Although we now know the scientific explanation behind this natural wonder, the myth is much more fun. As the legend says, Northern Ireland was once home to a giant named Finn McCool (or Fionn Mac Cumhaill. When Benandonner (another giant from the Scottish Island, Staffa) threatened Ireland, Finn decided to retaliate. He tore apart chunks from the Atrim coastline and hurled them into the sea, creating a bridge whereby he could make his way to Scotland and fight Benandonner.

But once he arrived in Scotland, Finn realized that Benandonner was a much larger giant than him and would likely win in a fight.
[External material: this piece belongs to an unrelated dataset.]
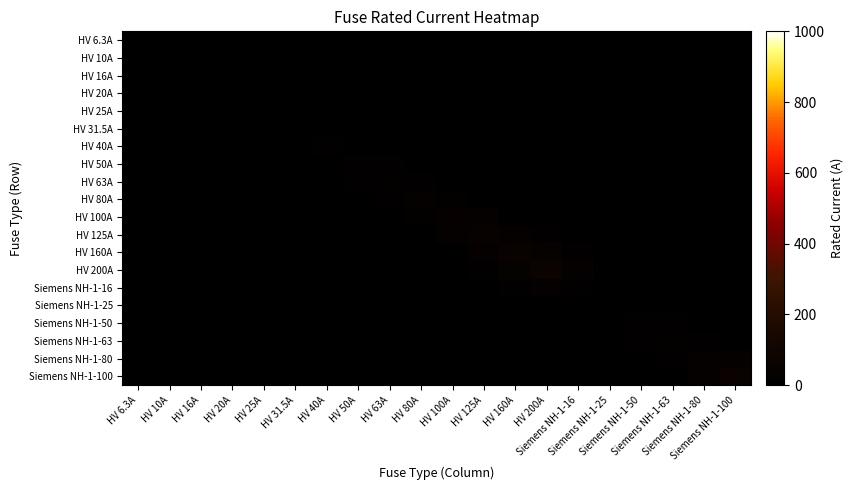

Which category has the highest value across all series?

HV 200A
He then retreated to Ireland where his wife came up with a plan that involved disguising Finn as a baby. Upon finding Finn dressed as a baby, Benandonner rationalizes that if a baby is this big then the father must be much larger than himself. He hastily retreats, tearing away as much of the Causeway bridge as possible until all that remains are the stones left there today.

As fantastical as it all sounds, would you believe us if we said there are remnants of the same basalt columns at Fingal’s Cave in Staffa?

Giant's Causeway Facts Ireland

Giant’s Causeway Facts

Not only does the area contain beautiful cliffs, marshes, seashores, and grasslands, but it’s also home to 50 species of birds and more than 200 species of plants. Some of the birds in the area include the cormorant, fulmar, redshank, and eider. There are also the stromatolite colonies, these are particularly rare birds that are only found around warm waters with high saline content. The site is also full of a series of rare plants including hare’s foot trefoil, spleenwort, vernal squill, frog orchid, and sea fescue.

Not only is the area populated with roughly 300,000 tourists annually, but it’s also an excellent spot to capture some beautiful photos. Most famously, a photo of this natural wonder was used as the cover of Led Zepplin’s award-winning Houses of the Holy album.